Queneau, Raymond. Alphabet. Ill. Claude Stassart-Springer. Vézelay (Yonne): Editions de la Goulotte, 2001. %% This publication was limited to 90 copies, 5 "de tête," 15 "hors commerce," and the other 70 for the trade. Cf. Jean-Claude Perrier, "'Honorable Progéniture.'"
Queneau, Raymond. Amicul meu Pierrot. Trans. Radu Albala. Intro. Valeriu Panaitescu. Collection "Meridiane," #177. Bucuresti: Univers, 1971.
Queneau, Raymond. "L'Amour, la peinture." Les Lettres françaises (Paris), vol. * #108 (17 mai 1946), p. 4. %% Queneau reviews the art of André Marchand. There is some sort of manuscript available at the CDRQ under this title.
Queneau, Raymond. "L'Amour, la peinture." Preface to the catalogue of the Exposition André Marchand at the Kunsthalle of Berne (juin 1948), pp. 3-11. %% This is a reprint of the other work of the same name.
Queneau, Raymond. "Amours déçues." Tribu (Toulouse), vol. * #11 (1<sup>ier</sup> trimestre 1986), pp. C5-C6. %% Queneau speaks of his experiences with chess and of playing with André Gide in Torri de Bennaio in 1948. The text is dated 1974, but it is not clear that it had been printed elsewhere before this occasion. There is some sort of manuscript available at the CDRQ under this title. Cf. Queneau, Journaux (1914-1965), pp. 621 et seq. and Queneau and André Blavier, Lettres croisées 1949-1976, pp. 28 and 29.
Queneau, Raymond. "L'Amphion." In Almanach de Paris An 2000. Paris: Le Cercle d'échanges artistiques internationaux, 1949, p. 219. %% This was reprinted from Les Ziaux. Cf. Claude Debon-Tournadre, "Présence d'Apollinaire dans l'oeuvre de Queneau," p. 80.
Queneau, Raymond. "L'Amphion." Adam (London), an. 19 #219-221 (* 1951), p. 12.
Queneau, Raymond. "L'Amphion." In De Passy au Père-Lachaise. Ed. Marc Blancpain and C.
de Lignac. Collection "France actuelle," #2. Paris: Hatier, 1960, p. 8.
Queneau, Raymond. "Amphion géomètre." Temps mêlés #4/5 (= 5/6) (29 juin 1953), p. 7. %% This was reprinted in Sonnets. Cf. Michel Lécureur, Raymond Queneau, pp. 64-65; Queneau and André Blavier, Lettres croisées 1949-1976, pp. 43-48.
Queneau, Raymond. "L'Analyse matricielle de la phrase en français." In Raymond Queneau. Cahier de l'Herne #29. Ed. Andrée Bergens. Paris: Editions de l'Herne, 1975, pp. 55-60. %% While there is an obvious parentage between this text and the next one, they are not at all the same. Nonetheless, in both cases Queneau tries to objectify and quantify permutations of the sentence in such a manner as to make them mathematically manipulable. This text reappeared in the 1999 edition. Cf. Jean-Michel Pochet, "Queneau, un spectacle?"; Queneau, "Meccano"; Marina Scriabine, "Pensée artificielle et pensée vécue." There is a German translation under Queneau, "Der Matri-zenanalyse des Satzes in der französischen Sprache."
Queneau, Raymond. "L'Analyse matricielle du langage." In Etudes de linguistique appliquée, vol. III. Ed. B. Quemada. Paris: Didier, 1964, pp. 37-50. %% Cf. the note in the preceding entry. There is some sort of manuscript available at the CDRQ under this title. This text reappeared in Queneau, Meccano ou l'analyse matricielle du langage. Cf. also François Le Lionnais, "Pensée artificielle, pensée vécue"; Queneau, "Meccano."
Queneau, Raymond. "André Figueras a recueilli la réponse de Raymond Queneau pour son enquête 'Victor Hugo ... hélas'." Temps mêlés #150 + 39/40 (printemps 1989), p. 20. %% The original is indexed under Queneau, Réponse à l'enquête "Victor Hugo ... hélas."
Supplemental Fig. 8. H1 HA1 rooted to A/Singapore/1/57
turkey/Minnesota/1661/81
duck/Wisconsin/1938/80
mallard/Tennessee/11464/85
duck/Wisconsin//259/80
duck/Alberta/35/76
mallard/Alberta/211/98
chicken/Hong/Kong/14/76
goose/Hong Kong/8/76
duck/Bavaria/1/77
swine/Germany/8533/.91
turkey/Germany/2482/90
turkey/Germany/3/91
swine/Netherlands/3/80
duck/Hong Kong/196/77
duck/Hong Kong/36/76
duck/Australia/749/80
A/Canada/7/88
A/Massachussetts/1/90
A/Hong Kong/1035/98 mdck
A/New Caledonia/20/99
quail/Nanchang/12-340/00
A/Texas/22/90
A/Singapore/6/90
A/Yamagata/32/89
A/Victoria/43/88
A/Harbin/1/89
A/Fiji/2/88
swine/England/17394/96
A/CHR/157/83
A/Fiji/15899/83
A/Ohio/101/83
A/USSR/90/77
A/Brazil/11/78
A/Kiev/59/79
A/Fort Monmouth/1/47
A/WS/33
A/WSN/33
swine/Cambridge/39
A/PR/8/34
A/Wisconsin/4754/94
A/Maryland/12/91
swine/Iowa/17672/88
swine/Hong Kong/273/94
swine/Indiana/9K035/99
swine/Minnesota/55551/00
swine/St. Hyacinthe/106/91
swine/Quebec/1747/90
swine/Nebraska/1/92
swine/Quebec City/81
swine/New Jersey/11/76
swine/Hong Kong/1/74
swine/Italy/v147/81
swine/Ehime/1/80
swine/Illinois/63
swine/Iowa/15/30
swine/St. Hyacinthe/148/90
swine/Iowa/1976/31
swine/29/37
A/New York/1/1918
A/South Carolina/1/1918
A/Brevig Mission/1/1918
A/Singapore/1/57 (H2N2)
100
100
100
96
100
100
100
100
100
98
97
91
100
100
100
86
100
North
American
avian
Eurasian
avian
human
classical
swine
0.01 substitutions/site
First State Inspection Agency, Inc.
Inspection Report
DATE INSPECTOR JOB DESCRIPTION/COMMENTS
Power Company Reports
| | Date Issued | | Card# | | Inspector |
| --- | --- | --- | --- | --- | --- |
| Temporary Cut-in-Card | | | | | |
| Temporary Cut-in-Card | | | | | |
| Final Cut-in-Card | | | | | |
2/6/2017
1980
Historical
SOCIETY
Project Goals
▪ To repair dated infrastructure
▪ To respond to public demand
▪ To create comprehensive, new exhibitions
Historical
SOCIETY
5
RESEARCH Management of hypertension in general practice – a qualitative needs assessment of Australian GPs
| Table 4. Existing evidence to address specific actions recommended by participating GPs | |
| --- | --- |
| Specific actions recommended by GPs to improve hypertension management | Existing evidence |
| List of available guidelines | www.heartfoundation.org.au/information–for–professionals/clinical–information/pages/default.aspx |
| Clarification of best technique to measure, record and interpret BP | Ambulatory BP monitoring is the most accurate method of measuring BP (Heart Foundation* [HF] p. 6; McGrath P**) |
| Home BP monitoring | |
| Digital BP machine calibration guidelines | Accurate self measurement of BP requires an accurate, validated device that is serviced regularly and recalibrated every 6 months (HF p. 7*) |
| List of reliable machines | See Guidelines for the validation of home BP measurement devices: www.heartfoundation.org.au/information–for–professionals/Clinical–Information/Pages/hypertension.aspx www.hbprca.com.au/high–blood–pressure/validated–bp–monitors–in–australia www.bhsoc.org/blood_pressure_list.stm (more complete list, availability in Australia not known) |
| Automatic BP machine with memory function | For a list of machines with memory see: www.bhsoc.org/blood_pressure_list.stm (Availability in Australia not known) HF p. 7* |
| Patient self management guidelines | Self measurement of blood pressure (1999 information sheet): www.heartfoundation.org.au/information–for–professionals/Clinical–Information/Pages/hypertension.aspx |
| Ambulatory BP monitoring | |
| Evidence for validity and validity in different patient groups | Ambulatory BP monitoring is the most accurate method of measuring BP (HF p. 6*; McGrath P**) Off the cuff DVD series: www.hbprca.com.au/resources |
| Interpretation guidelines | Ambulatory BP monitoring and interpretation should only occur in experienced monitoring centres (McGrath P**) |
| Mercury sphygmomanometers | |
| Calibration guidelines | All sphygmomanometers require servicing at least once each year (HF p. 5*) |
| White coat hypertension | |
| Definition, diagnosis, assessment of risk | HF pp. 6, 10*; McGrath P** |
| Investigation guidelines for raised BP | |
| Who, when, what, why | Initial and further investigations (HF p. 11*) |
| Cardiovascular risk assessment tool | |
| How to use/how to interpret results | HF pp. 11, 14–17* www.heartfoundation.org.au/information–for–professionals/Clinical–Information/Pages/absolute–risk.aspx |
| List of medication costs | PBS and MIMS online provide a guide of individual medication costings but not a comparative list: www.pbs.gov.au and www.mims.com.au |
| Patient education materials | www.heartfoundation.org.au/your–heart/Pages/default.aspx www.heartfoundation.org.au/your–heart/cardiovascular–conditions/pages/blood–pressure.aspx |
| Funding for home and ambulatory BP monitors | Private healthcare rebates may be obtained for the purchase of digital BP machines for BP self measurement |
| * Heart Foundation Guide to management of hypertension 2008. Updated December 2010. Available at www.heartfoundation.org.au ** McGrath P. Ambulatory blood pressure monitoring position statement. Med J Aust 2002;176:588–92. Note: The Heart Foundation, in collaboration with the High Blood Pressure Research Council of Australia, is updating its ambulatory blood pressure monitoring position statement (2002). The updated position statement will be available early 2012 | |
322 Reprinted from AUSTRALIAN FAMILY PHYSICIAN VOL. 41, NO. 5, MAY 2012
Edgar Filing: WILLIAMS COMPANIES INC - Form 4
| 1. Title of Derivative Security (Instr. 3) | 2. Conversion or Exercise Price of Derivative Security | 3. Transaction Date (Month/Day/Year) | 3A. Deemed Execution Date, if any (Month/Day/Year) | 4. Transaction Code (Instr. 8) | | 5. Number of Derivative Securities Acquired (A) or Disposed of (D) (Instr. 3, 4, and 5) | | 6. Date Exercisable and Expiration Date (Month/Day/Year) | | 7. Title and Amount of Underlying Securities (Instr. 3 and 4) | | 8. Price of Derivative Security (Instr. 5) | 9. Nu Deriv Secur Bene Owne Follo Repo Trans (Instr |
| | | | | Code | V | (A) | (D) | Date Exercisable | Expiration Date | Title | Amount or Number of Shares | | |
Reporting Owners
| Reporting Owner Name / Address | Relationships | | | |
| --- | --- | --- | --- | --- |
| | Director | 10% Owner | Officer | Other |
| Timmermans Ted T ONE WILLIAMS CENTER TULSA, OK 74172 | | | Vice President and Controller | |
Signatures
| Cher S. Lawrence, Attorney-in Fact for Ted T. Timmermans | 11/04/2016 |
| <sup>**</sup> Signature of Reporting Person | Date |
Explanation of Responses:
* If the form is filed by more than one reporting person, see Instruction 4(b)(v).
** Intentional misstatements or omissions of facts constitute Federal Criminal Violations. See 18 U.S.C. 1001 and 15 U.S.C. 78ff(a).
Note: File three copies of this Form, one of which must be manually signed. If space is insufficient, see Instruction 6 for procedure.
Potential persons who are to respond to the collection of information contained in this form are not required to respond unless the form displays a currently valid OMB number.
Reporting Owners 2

======

WHAT YOU NEED TO DO: Please return all lines above in which the string "hbprca" is found.

PROBLEM SOLUTION:
| List of reliable machines | See Guidelines for the validation of home BP measurement devices: www.heartfoundation.org.au/information–for–professionals/Clinical–Information/Pages/hypertension.aspx www.hbprca.com.au/high–blood–pressure/validated–bp–monitors–in–australia www.bhsoc.org/blood_pressure_list.stm (more complete list, availability in Australia not known) |
| Evidence for validity and validity in different patient groups | Ambulatory BP monitoring is the most accurate method of measuring BP (HF p. 6*; McGrath P**) Off the cuff DVD series: www.hbprca.com.au/resources |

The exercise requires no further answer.